Calchi del Criptoportico, le vittime “rapite alla morte” non erano due donne come ipotizzato all’epoca del rinvenimento negli Scavi archeologici di Pompei.
In occasione dei recenti restauri condotti sui calchi del Criptoportico di Pompei, dagli studi antropologici e dalle analisi del Dna su due corpi della casa del Criptoportico rinvenuti durante gli scavi di inizio ‘900, sono emersi sorprendenti risultati in grado di ribaltare la teoria di pertinenza di genere delle due vittime dell’eruzione.
Ad oggi i recenti studi antropologici hanno rivelato che i corpi, sulla base della conformazione ossea e dei caratteri morfologici, corrispondono l’uno a un individuo adulto (più di 20 anni) e l’altro ad uno più giovane (circa 18 anni).
Le analisi del Dna hanno invece determinato che la vittima più giovane era certamente un uomo, forse anche l’altro. In questo secondo caso, tuttavia, è possibile avanzare solo ipotesi a causa del Dna altamente degradato.
Le analisi sui calchi del Criptoportico sono state condotte mediante ricostruzione della sequenza di Dna su campioni costituiti da un dente e da frammenti ossei, previa pulizia e polverizzazione, e hanno inteso indagare anche le presunte relazioni di parentela per linea materna (le uniche rilevabili da indagini Dna), che non è stato possibile dimostrare.
“L’utilizzo delle indagini antropologiche e di Dna si rivela sempre più uno strumento fondamentale per la conoscenza scientifica – dichiara il Direttore Generale Massimo Osanna – perché sono in grado di dare certezza in campo archeologico a quelle che un tempo potevano essere solo delle ipotesi.

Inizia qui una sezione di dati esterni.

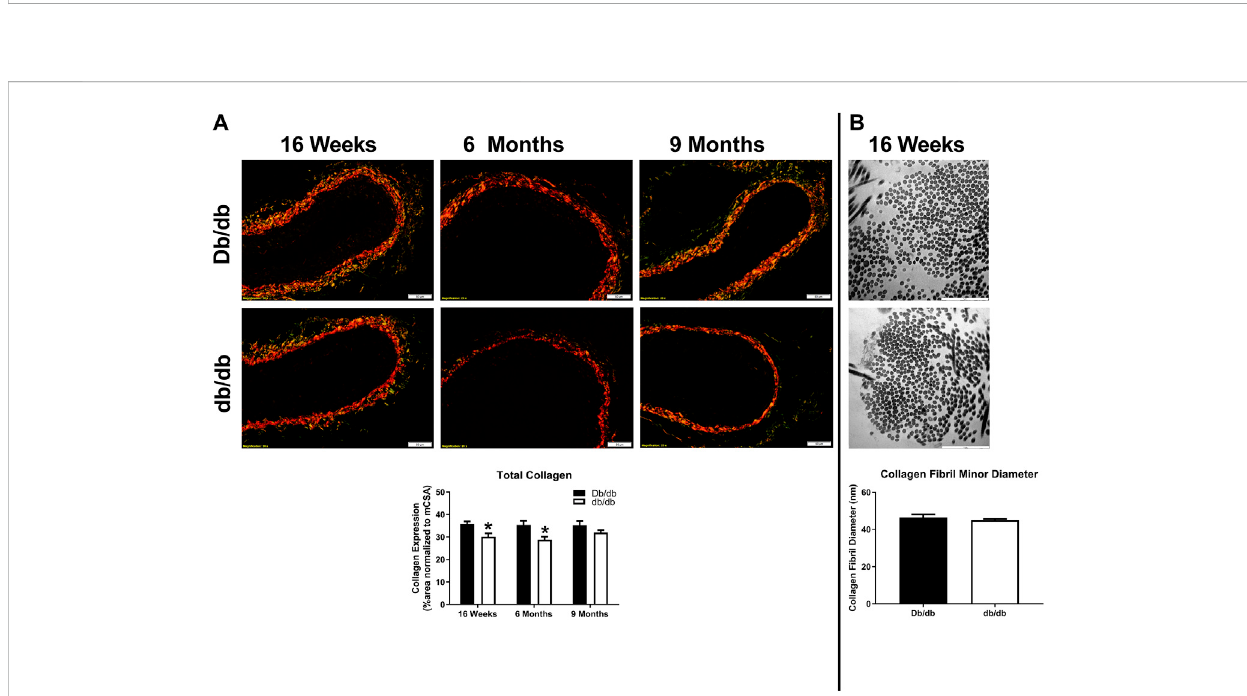
FIGURE 4 (A) Picrosirius red staining of normal and diabetic aortas revealed no overt differences in collagen expression as a function of age (16 weeks – 9 months ofage).However, collagen expression was signi fi cantly lower indiabetic db/db aortas at16 weeks and 6 months of age. Scale bars: 50 µm. Representative images from n = 4 per group. (B) Transmission electron microscopy (TEM) images did not reveal differences in collagen fi ber diameter between normal and diabetic aortas. Scale bars: 50 µm. Representative images from n = 4 per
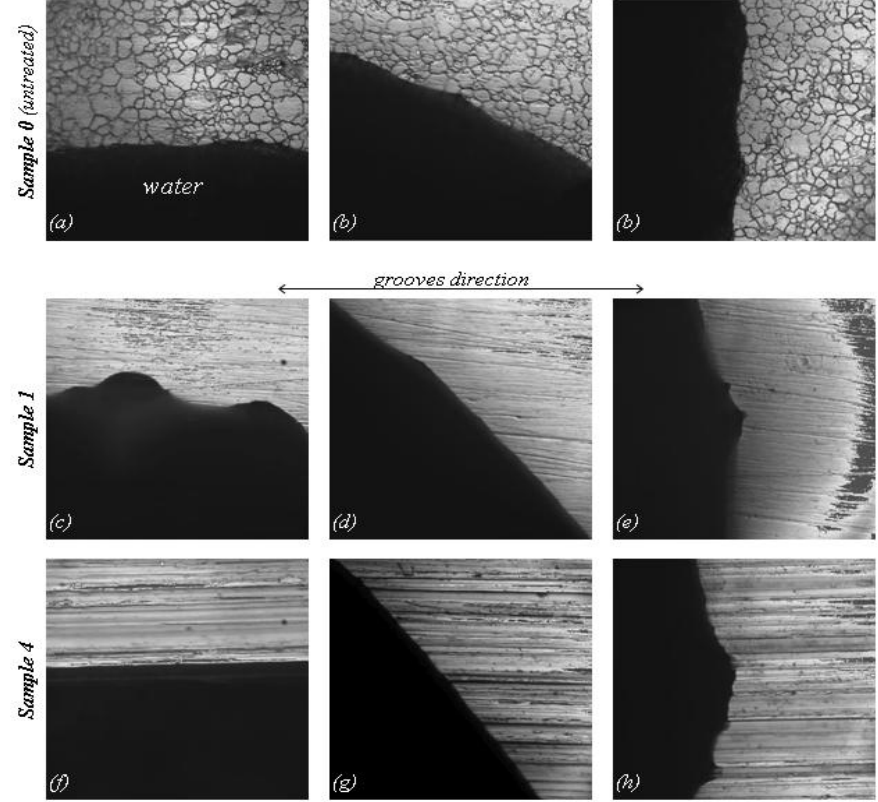
Figure 6. Effect of topographic anisotropy of stainless steel on the water drop boundary at different locations. The measured side length of all the images is 160µm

Quanto emerso dai recenti studi condotti su due vittime ritrovate nella domus del Criptoportico conferma questa teoria. In questo caso possiamo affermare che non si tratta di due donne e che non vi fosse rapporto di parentela in linea materna, tuttavia non si può concludere scientificamente quale tipo di legame affettivo unisse le due vittime ‘rapite alla morte’, secondo la poetica espressione di Giuseppe Fiorelli”.